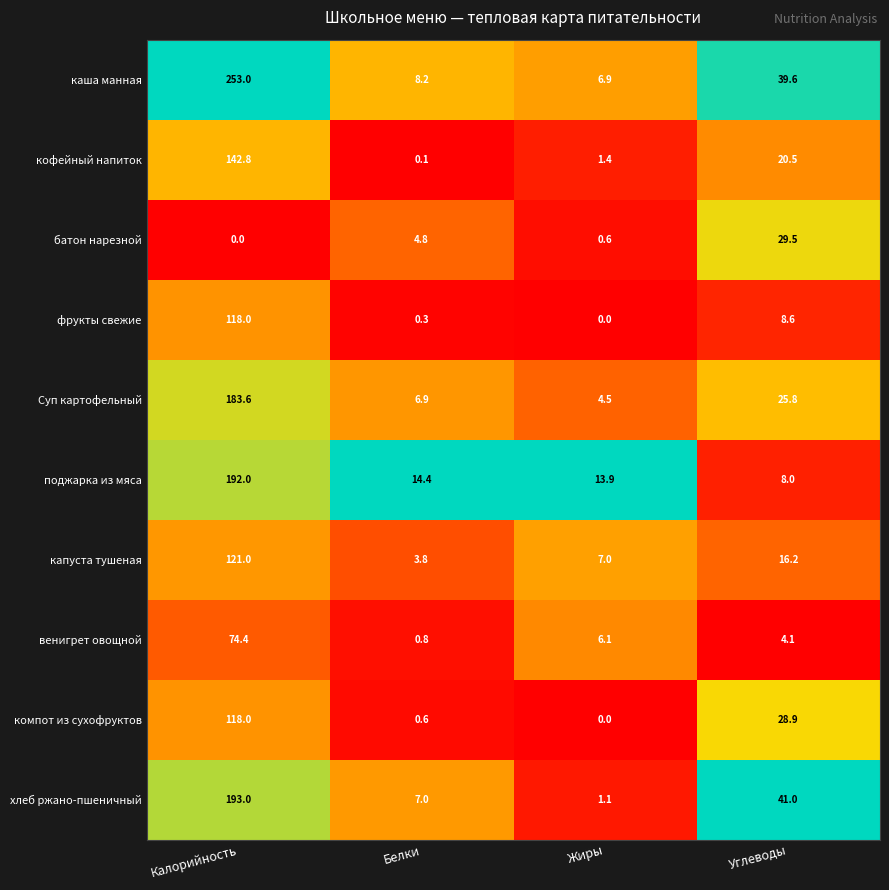

What is the minimum value for хлеб ржано-пшеничный?

1.1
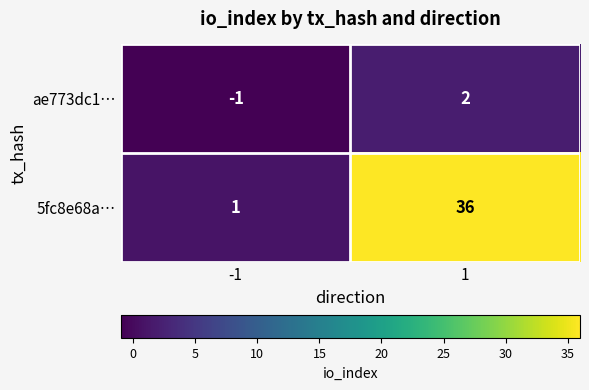

Which series has the largest total across all categories?

5fc8e68a…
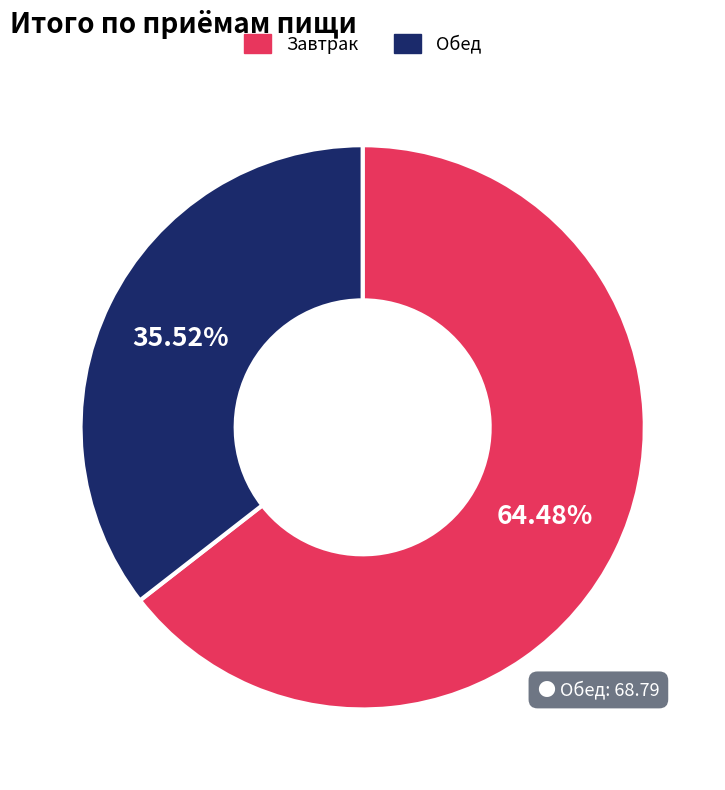

What percentage do Обед and Завтрак together represent?

100.0%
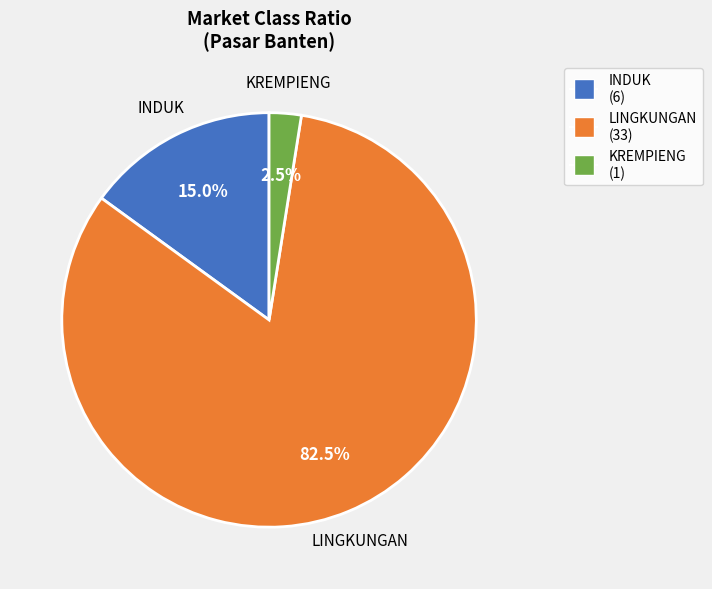

Combined, do INDUK and LINGKUNGAN account for over 50%?

Yes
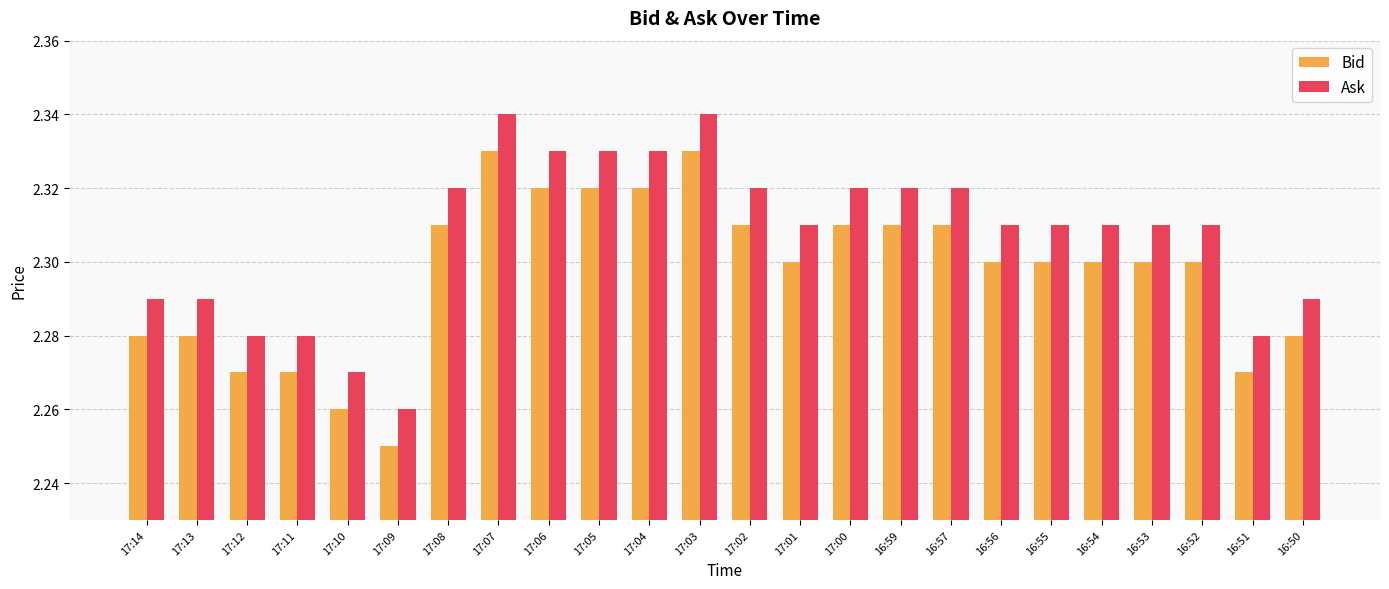

What is the sum of the Ask values at 17:02 and 17:11?

4.6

::::::

Can you put every line of the records above into a JSON list of strings, one string per line, with blank lines and the pictures left out?

[
  "What is the minimum value for хлеб ржано-пшеничный?",
  "1.1",
  "Which series has the largest total across all categories?",
  "5fc8e68a…",
  "What percentage do Обед and Завтрак together represent?",
  "100.0%",
  "Combined, do INDUK and LINGKUNGAN account for over 50%?",
  "Yes",
  "What is the sum of the Ask values at 17:02 and 17:11?",
  "4.6"
]